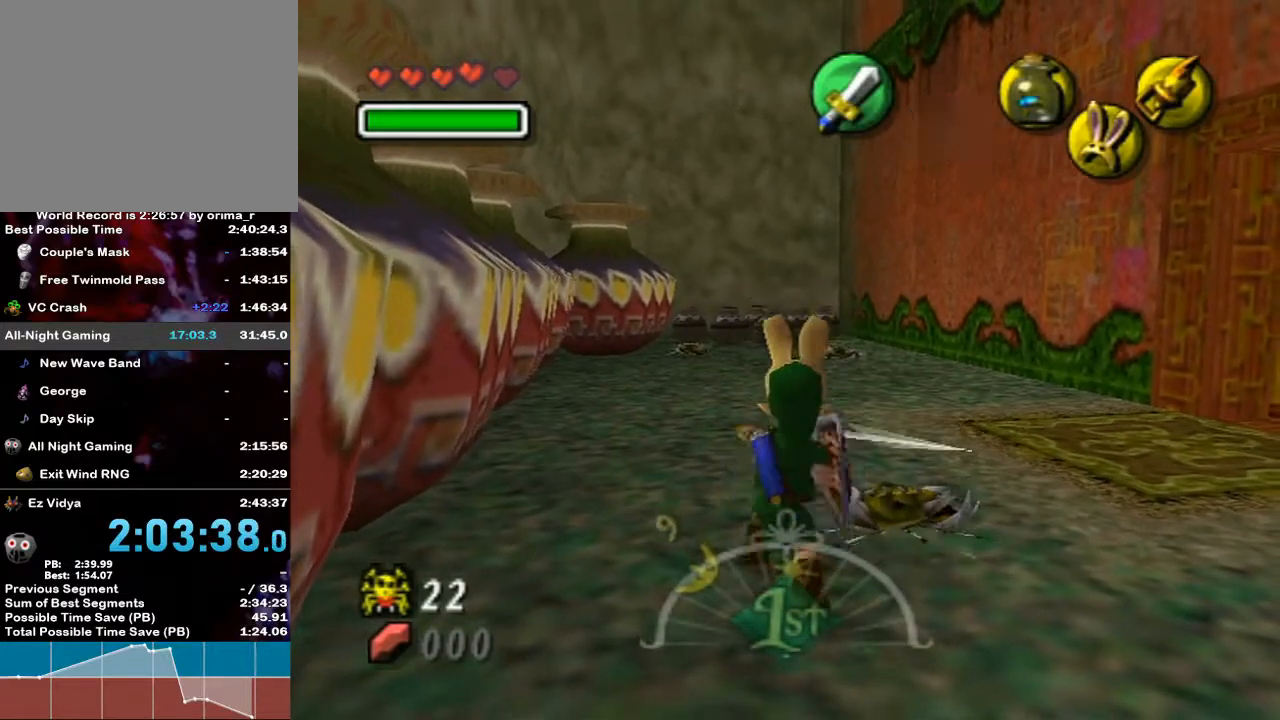
{"buttons": [], "left_stick": "up-right", "right_stick": "center", "events": [[200, "left_stick", "right"], [333, "B", "down"], [333, "left_stick", "left"], [417, "B", "up"], [450, "left_stick", "up-right"]]}
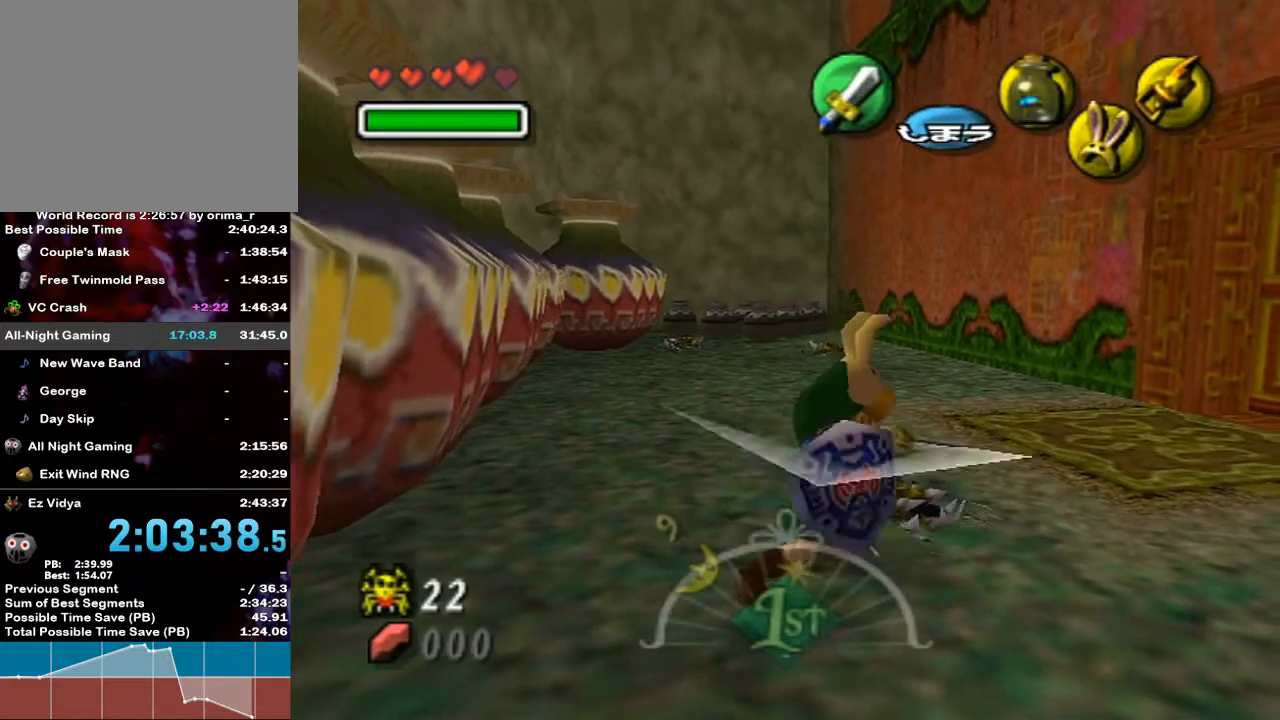
{"buttons": [], "left_stick": "center", "right_stick": "center", "events": [[17, "B", "down"], [17, "left_stick", "up-left"], [83, "B", "up"], [83, "left_stick", "down-left"], [167, "left_stick", "right"], [233, "left_stick", "center"]]}
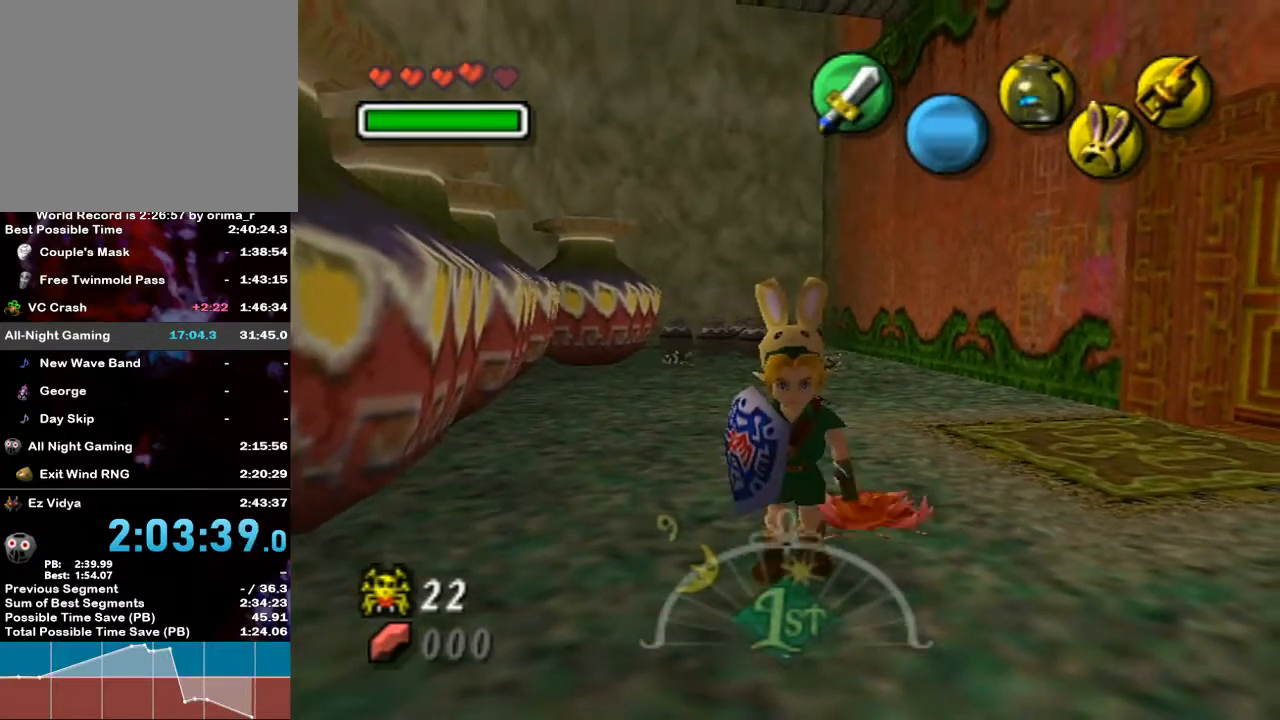
{"buttons": [], "left_stick": "up", "right_stick": "center", "events": [[167, "left_stick", "right"], [250, "left_stick", "up-right"], [367, "left_stick", "up"]]}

### Your instructions
Without including any picture, output all the material exactly as it appears.

### Answer to the problem
{"buttons": [], "left_stick": "up-right", "right_stick": "center", "events": [[200, "left_stick", "right"], [333, "B", "down"], [333, "left_stick", "left"], [417, "B", "up"], [450, "left_stick", "up-right"]]}
{"buttons": [], "left_stick": "center", "right_stick": "center", "events": [[17, "B", "down"], [17, "left_stick", "up-left"], [83, "B", "up"], [83, "left_stick", "down-left"], [167, "left_stick", "right"], [233, "left_stick", "center"]]}
{"buttons": [], "left_stick": "up", "right_stick": "center", "events": [[167, "left_stick", "right"], [250, "left_stick", "up-right"], [367, "left_stick", "up"]]}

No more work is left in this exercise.